Malignant hypertension is a severe condition when the blood pressure rises above 210/120 mm Hg, and when untreated malignant hypertension is life threatening.

Hypertension may be unnoticed, without any apparent symptoms, but the most common symptoms are chronic headaches that last for days, tiredness, dizziness, double vision, nausea, shortness of breath, heart problems, face redness, nosebleed, need to urinate often at night and ringing in the ears.

Hypertension is the risk factor for serious heart problems, such as heart attacks, heart failure or arterial aneurysm; it could leads to strokes and cause kidney failure. High blood pressure is proven to shorten your life.

Secondary hypertension may be caused by kidney dysfunctions or by hormone disorders. Hypertension with the “Buffalo hump”, purple marks on the stomach and diabetes may be the signs of Cushing's syndrome.
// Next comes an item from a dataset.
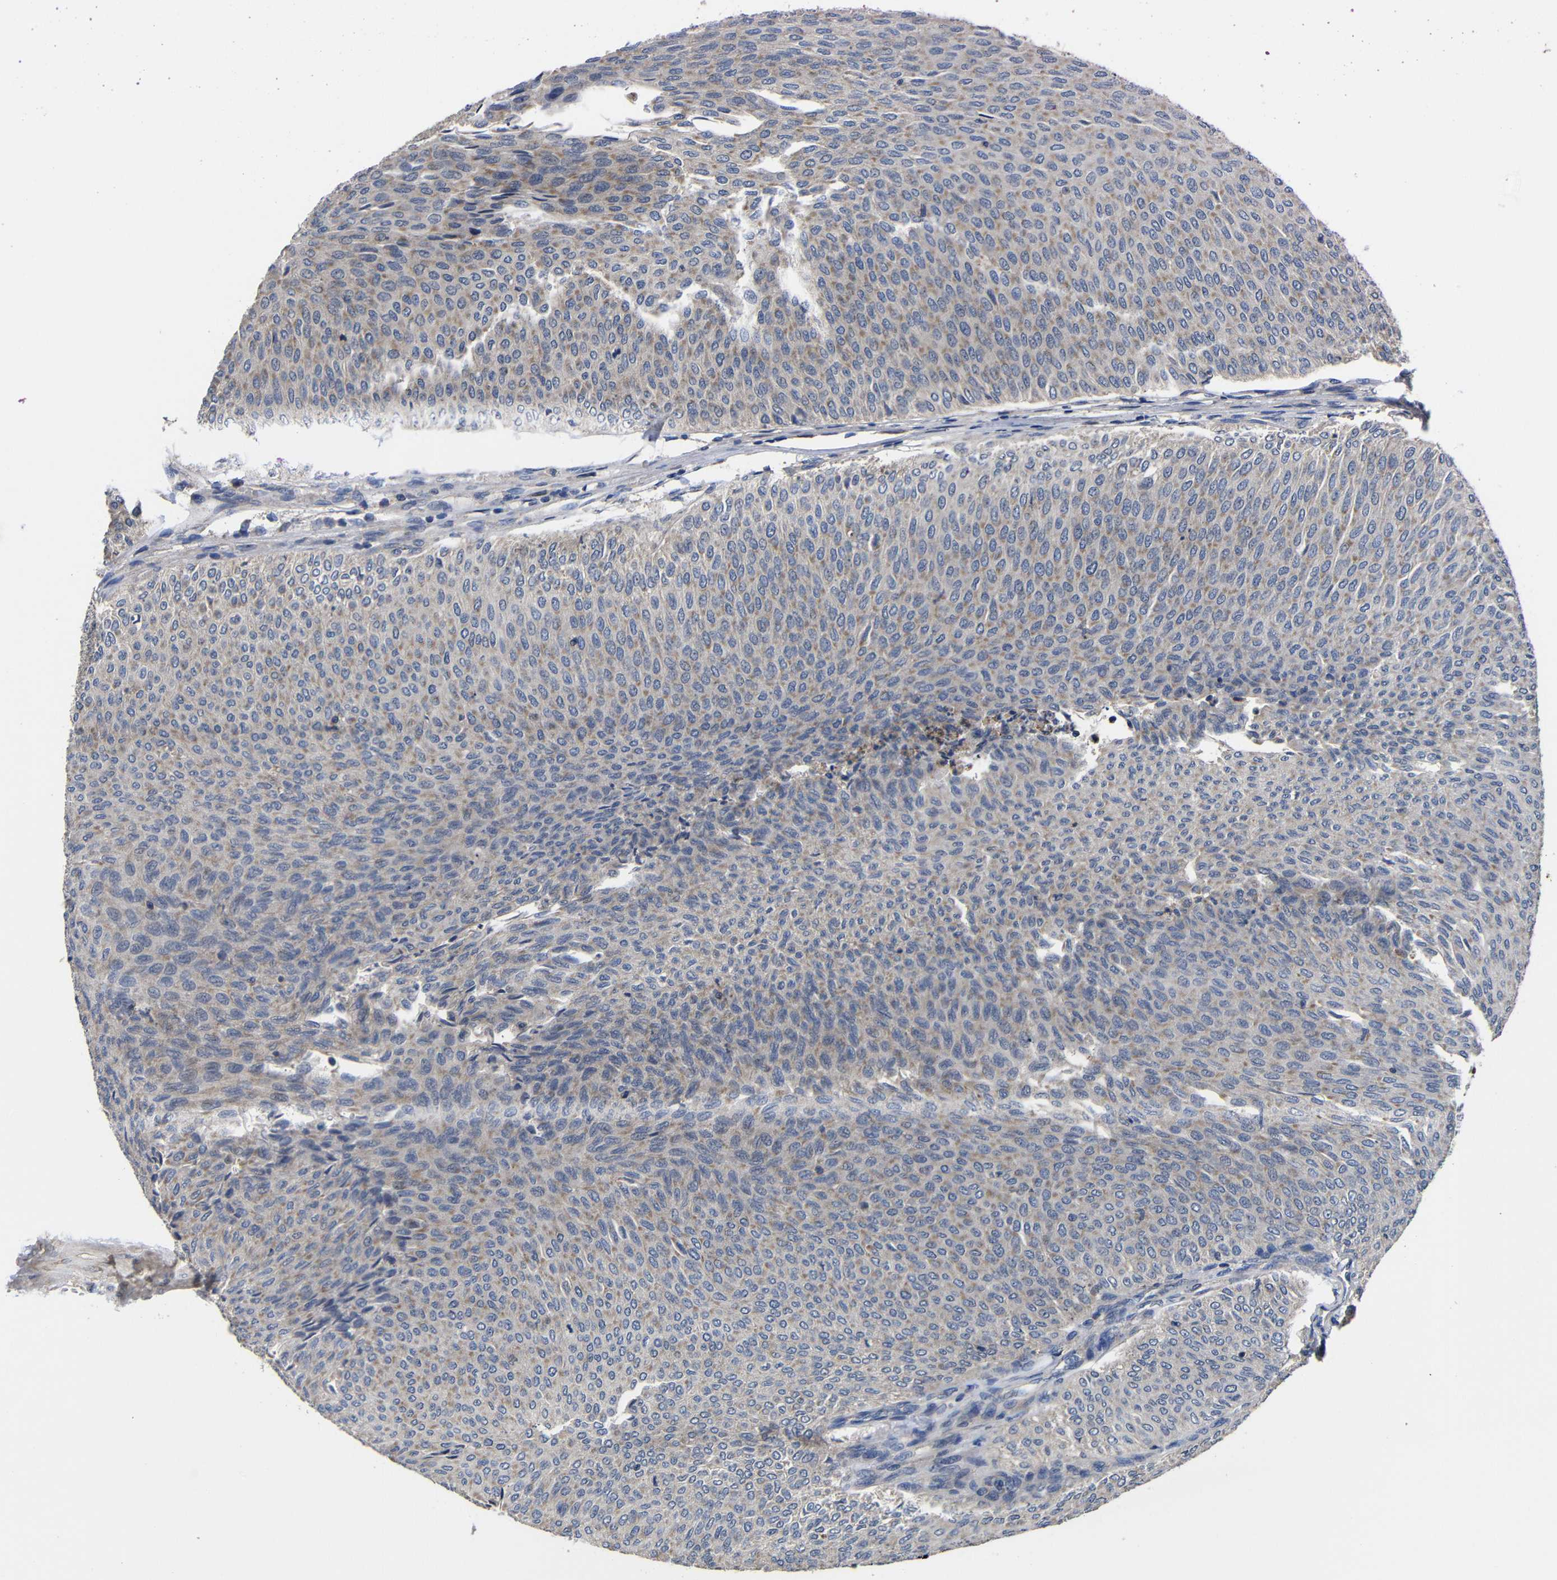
{"staining": {"intensity": "weak", "quantity": ">75%", "location": "cytoplasmic/membranous"}, "tissue": "urothelial cancer", "cell_type": "Tumor cells", "image_type": "cancer", "snomed": [{"axis": "morphology", "description": "Urothelial carcinoma, Low grade"}, {"axis": "topography", "description": "Urinary bladder"}], "caption": "Weak cytoplasmic/membranous protein positivity is appreciated in approximately >75% of tumor cells in urothelial cancer.", "gene": "LPAR5", "patient": {"sex": "male", "age": 78}}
Excess production of the thyroid gland (hyperthyroidism), growth hormone, or aldosteron are the possible causes of secondary hypertension. Kidney abnormalities, heart defects, some medications (contraceptive pills, cold remedies, OTC (over the counter) pain medications and cocaine and amphetamines may also cause secondary hypertension.

If you don’t’ have symptoms of hypertension, you don’t need to visit your doctor to check the blood pressure. Next time you see your doctor you’d probably have the blood pressure checked, as a routine check at doctor's.

The therapy for this condition includes changes in your lifestyle and food habits. Doctors recommend unsalted food, more exercise and less stress. If this alone doesn’t work then the doctor would recommend some medications to control your blood pressure. The group of medications used to treat hypertension are thiazide diuretics, beta blockers, ACE inhibitors, calcium channel blockers or renin inhibitors. Sometimes, the doctor would prescribe angiotensin II receptor blockers, alpha blockers or vasodilaltators. Combination of these drugs is a possible solution for the treatment of hypertension.